5/10
the film fails to connect with new audience owing to its blatant dramatisation and poor character developments
10 August 2015
This is my third entry into Alan Parker's filmography (after BIRDY 1984, 8/10 and THE LIFE OF David GALE 2003, 7/10), SHOOT THE MOON is a visceral divorce drama, centres on Faith and George Dunlap (Keaton and Finney), a couple married for 15 years with four daughters, living in a quaint farmhouse near San Francisco, George is a successful writer, but he has an affair with a divorcée Sandy (Allen), from the beginning Parker and screenwriter Goldman manifestly position George as the one who gets frustrated in their marriage, and should be responsible for the dissolution of their marriage.

It is understandable George is suffocated by the domestic hoopla created by their four young daughters, as the opening sequences vividly render how the family bliss looks like when Faith is surrounded by the non-stopping children's nagging, and for men, the situation could be disheartening, which creates a plausible excuse for his affair, but after a second thought, it is actually a lame one, as it is the couple's concerted agreement to have so many children, why complain now? I hope Goldman doesn't suggest that children is the main factor that causes the disintegration although it apparently seems so. Thus, George leaves, and lives with Sandy and her son together, while Faith fumbles around with her new life sans George, so viewers sympathy is totally on her, and the children, especially their eldest daughter Sherry (Hill, actually is the best thing in the film as the premature girl tormented by her parents' divorce), whose silent treatment towards her father will trigger George's nut-case behaviour on her birthday.
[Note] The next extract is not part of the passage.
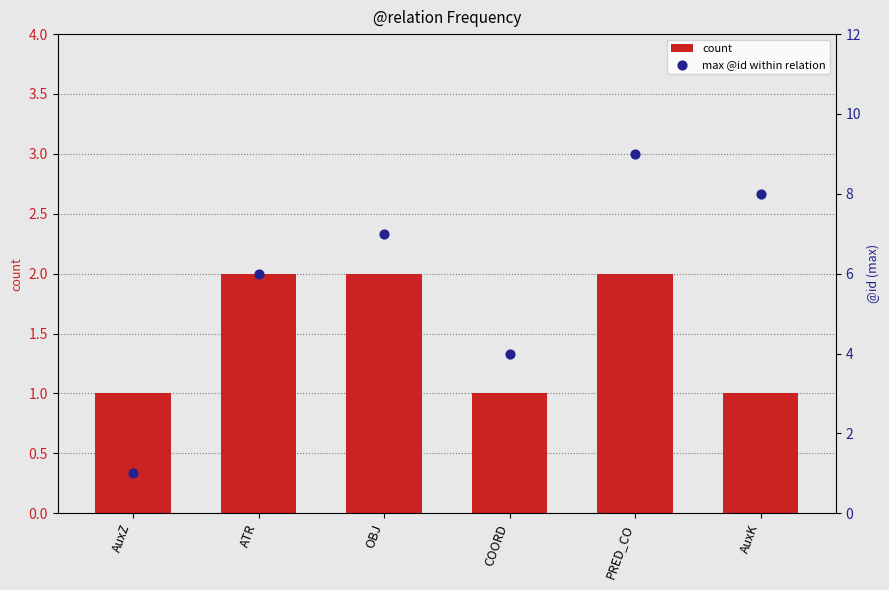

What is the total value across all series at AuxZ?

2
Yes, George is a nut-case apart from being an adulterer, things worsen when Faith moves on with a casual romance with a contractor Frank (Weller), who is paid to build a tennis court outside their house. Eventually George will be demonised as a complete lunatic driven by his arbitrary jealousy in the final act, it is a baffling climax felt much too contrived. So, what should it make audience feel? The ex- husband cannot stand his ex-wife being happy again with another man, although he is content with his new lover, does he want her back after they rekindle a one-night passion thanks to the magic potion of alcohol? Personally, no a fan of the gimmick that shifts all the blame on the husband while still makes him an impenitent jerk.

The performances are basically serviceable, Keaton is at her best with her unglamorous candidness when transits from a downcast victim to a nonplussed object-of-desire. Finney, great in hiding his British accent, unfortunately is quite repulsive to keep viewers investing in his emotional roller-coaster (lol to the reference from Sandy to the girls that having sex with their dad is like eating ice cream, she clearly doesn't see through what a lost cause he is).

Without an assignment of score, the film is intermittently accompanied by the scoreless bars of piano music interludes, reminiscent of the love lost in time, and occasionally, the scenic cinematography is breathtaking to watch. However it tallies with its time when divorce becomes a topical trend in America's silver screen, the film fails to connect with new audience owing to its blatant dramatisation and poor character developments, sorry Mr. Parker.